In a blink, in a wink, in one more life-flash-before-my-eyes moment while crossing the street, I will be home. I can feel the cold Michigan wind against the tip of my nose, hear the Christmas music, and see the lights glow against snow covered Holland pines. Yet when I pull away from that excitement and slowly resettle, I feel the dry air stick to my cheeks, hear the flute from the temple down the road, and watch friendly children make a water slide out of the Ganges River.
The end is near, but I still have two weeks left to sit here, to be here and to allow India to soak in through each sense. On Sunday, I will finish my internship and fly back to Jaipur for a week of final presentations, catching-up craziness with my beloved program friends and last minute adventures around the city. The chaos of this time, however different, make me feel not too far from the spirit of Hope College finals week. We are ready to close the books. We are ready for weeks of rest. We are ready for good food, for family and for the celebration of another chapter closed. Yet with all the readiness in the world, we cannot change the turning of the days ahead. I know I will be home before I know it.
Part of me wants to say I have found home here, but I know that title for India can never come from me. As much as I have come to know, to understand and to grow, I will always be a guest, a visitor, a friend inside of India. I cannot call any part of this country my own, but I can call upon gratitude for all it has given me. Thank you to Jaipur, to India, to my host family, to my teachers, to the organization I have spent the last month at, to the culture that has allowed me to participate in its celebrations and traditions. Thank you for giving me comfort in times when all that comforts me was out of reach and pushing me past my own expectations when I needed to see my own strength.

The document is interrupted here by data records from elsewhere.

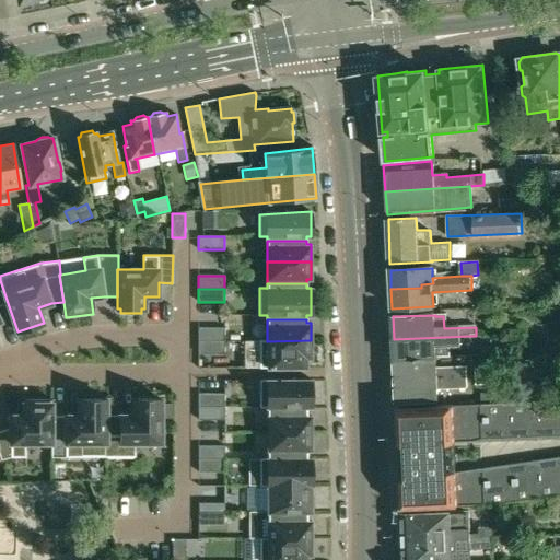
[(198,328),(198,341),(224,341),(224,328),(198,328)]
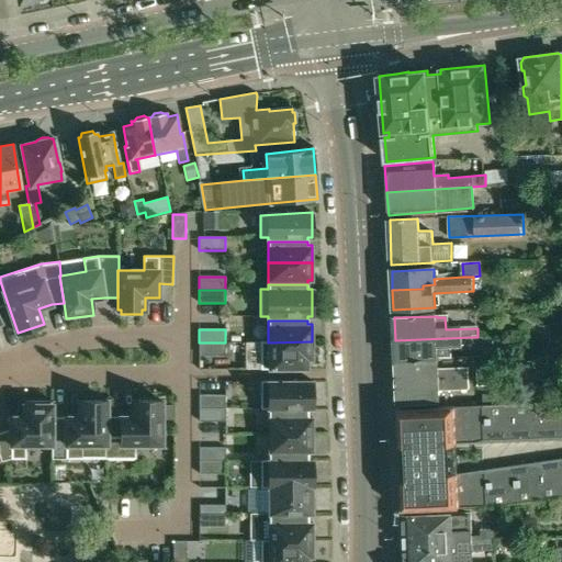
[(395,340),(395,361),(437,359),(451,359),(451,347),(473,346),(472,337),(395,340)]
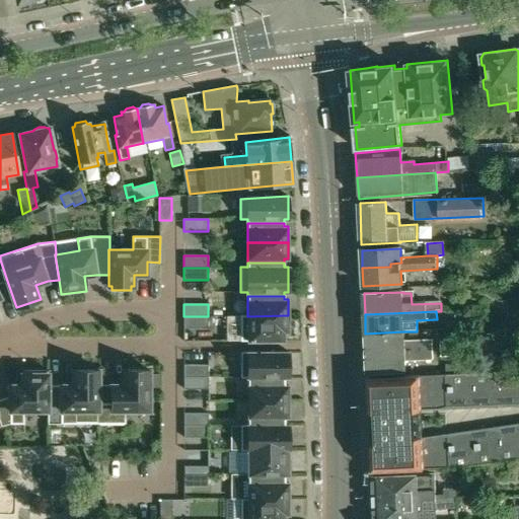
[(240,316),(240,341),(247,341),(284,341),(284,331),(288,332),(288,315),(247,316),(240,316)]
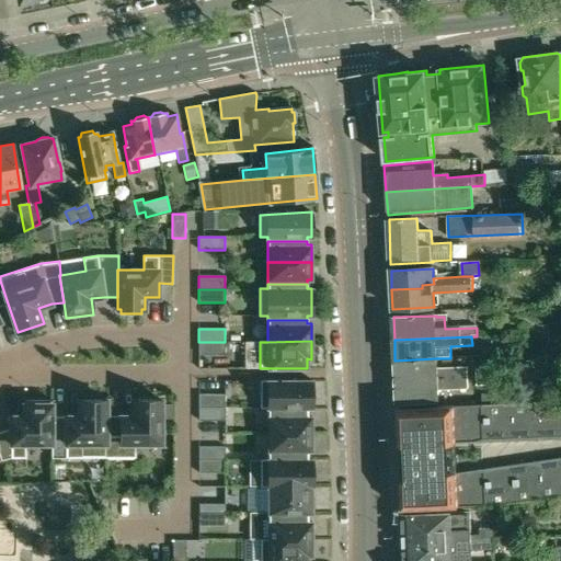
[(225,355),(225,342),(198,342),(198,355),(225,355)]
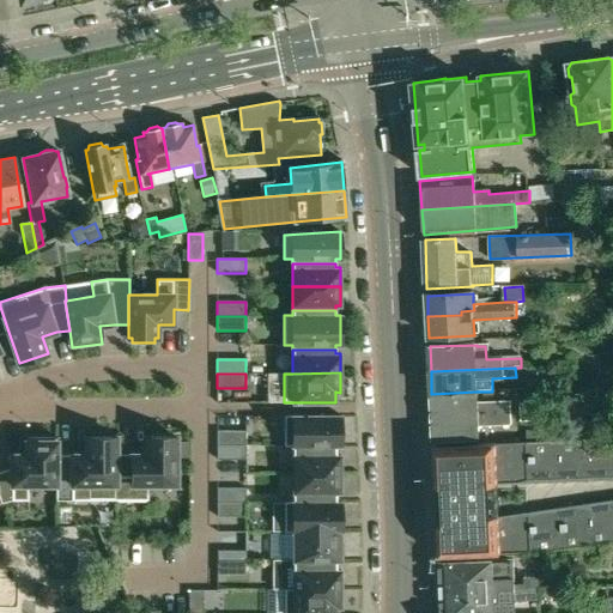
[(478,405),(477,392),(431,394),(432,418),(511,414),(511,404),(478,405)]
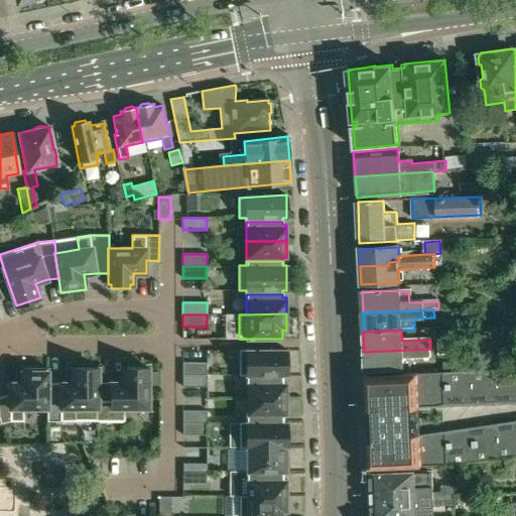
[(437,339),(438,348),(453,348),(453,338),(437,339)]
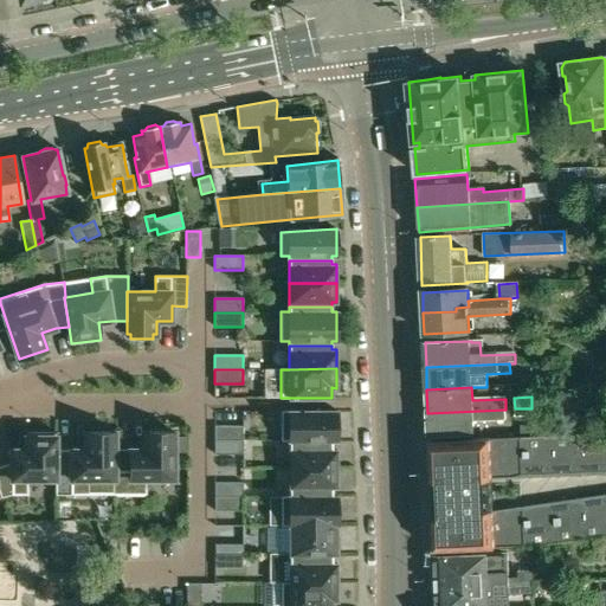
[(505,410),(427,413),(429,437),(475,434),(474,421),(505,420),(505,410)]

I am ready to go home. I am ready to eat my mom’s food, run on my secret trails and spend time with my loving people. But I cannot change the turning of time, the two weeks, the 14 days ahead. So I will let gratitude ground me. I owe India more than wishing time away. In a blink, in a wink, in one more life-flash-before-my-eyes moment while crossing the street, I will be home, but for now I am here and I need to see where the present can go. Thank you for reading throughout the semester. The opportunity to share part of this adventure has given me the courage to let life more fully soak into my days. With this last column, I send the courage for you to do the same.